Monday, December 10, 2012

Beating Back the Demons

It's fourteen days until Christmas.

Which means it's fifteen days until the Boxing Day Ten Miler.

The first weekend in December, I ran 12k. Last weekend, I was due to run 14k and next weekend I'm supposed to run 16k. Taper down to 10k the weekend after and then it's race day.

I ran 12k and then promptly got sick with a cold. I swam last Monday but didn't do any form of physical activity after than. Not until Sunday morning.

I was pretty much over my cold other than the left-over congestion that always takes a few days to work itself out. I was not however over the cold-induced blood sugar crazies. I have way too many examples of ridiculous, stubborn, crazy rabbit blood sugars from last week.  Examples like: I would eat my normal breakfast and take my normal insulin but then spike to 20 and stay there for hours despite repeated boluses and a 150% basal rate. Or examples like: I would be 6.0, I would eat a normal lunch and take a normal bolus and then be 22 two hours later. Hours of bolusing and water drinking finally resulted in a 7.0 before dinner - a meal where I steadfastly refused to eat anything remotely resembling a carbohydrate for fear of starting all over again.

Steak topped with onions and mushrooms makes a fabulous no-carb meal by the way...

So Sunday morning I woke up to a 3.8 blood sugar which, after the last few days, was fabulous. I had two glucose tabs (8 carbs) and bounced up to 7.0. Uh oh.

I wanted to run. I wanted to run 14k.
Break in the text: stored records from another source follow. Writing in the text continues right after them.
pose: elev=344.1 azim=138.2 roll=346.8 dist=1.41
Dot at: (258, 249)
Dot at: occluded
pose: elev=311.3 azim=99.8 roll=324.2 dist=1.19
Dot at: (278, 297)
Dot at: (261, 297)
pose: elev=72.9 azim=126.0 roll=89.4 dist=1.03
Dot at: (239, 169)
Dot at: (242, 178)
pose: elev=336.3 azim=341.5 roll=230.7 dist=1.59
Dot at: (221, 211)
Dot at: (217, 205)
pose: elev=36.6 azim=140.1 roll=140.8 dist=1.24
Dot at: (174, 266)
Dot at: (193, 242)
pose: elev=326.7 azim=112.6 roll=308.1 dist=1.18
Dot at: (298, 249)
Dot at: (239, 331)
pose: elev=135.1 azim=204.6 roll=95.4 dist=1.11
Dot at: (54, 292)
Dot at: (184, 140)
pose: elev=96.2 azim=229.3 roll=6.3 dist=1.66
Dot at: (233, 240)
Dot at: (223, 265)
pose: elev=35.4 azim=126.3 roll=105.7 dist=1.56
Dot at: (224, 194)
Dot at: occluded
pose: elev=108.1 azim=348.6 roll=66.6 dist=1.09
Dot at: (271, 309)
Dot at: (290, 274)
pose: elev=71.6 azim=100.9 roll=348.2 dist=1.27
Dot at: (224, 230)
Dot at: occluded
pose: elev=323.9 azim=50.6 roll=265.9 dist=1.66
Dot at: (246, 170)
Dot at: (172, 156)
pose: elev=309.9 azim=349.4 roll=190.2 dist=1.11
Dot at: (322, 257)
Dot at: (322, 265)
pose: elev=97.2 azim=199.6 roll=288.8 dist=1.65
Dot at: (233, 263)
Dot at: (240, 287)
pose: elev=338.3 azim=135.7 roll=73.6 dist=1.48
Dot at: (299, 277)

But I didn't know if my body had the energy and I certainly didn't know what my blood sugar would do.

But I had to try.

I packed my running belt with lots of water, emergency carbs and my glucometer. I ate one gel (instead of one gel, a handful of raisins and some nutella) and I headed out the door. I didn't know if I'd be back after 1k, 5k, 10k or 14k. I planned an out and back route so I could turn around at any time and know exactly how far I had to run to get home.

I quickly discovered that my body was energetic after a week off but also kinda tired after being sick. I settled into a 6:15min/k pace and trotted down the street. Everything felt ok other than an annoying stuffiness in my head that required regular stops for decidedly un-ladylike nose-blowing.

At 5k, I checked my blood sugar and whispered "please" as the glucometer counted down. I was 8.6 ("thank you!"). I ate one pack of fruit chews (instead of fruit chews AND a gel) and ran 2 more kilometres. Seven down - time to turn around and head home. I was still feeling pretty energetic which was encouraging considering I had run 7k from home and was now committed to running the full 14k.

I checked again at 11k. I was 7.0 ("thank you!") and figured I could make it 3 more kilometres on that number. I was tiring by that point but still moving forward and doing much better than I had expected to be doing.

I finished 14k in 1 hour and 21 minutes with a blood sugar of 6.0.

Along the way, I managed to beat back the diabetes demons who had been hovering over my head all week. The ones who reminded me that the 'control' I normally have of my blood sugar is really only an illusion of control. That the best we can ever do is stay one step ahead of the demons but we can never really escape them. That one sick day, one stress day, one unexplainable crazy rabbit day can take days to recover from.

I probably spent 24 hours over 7 days with blood sugars in the 20s. Despite having insulin, a glucometer and a lot of diabetes knowledge at my disposal. Despite my best attempts to get those numbers down. What kind of damage was done? What long-term effects did last week contribute to? Maybe none. Maybe lots.

I left for my run feeling scared and beaten down after days of fighting against high blood sugar and fighting back my diabetes demons.

I returned exhausted but victorious. I had a firm grip on my blood sugars again and that grip stayed for the rest of the day. So much so that I made homemade chicken noodle (yes, carbs!) soup for dinner and had a cupcake snack for dessert.

I live to fight another day!

1 comment:

  1. yes you do live to fight another day.
    I find those times when diabetes controls us for a change are the times that wear me down the most.
    That is an amazing run BG-wise and time wise. I'm thoroughly impressed!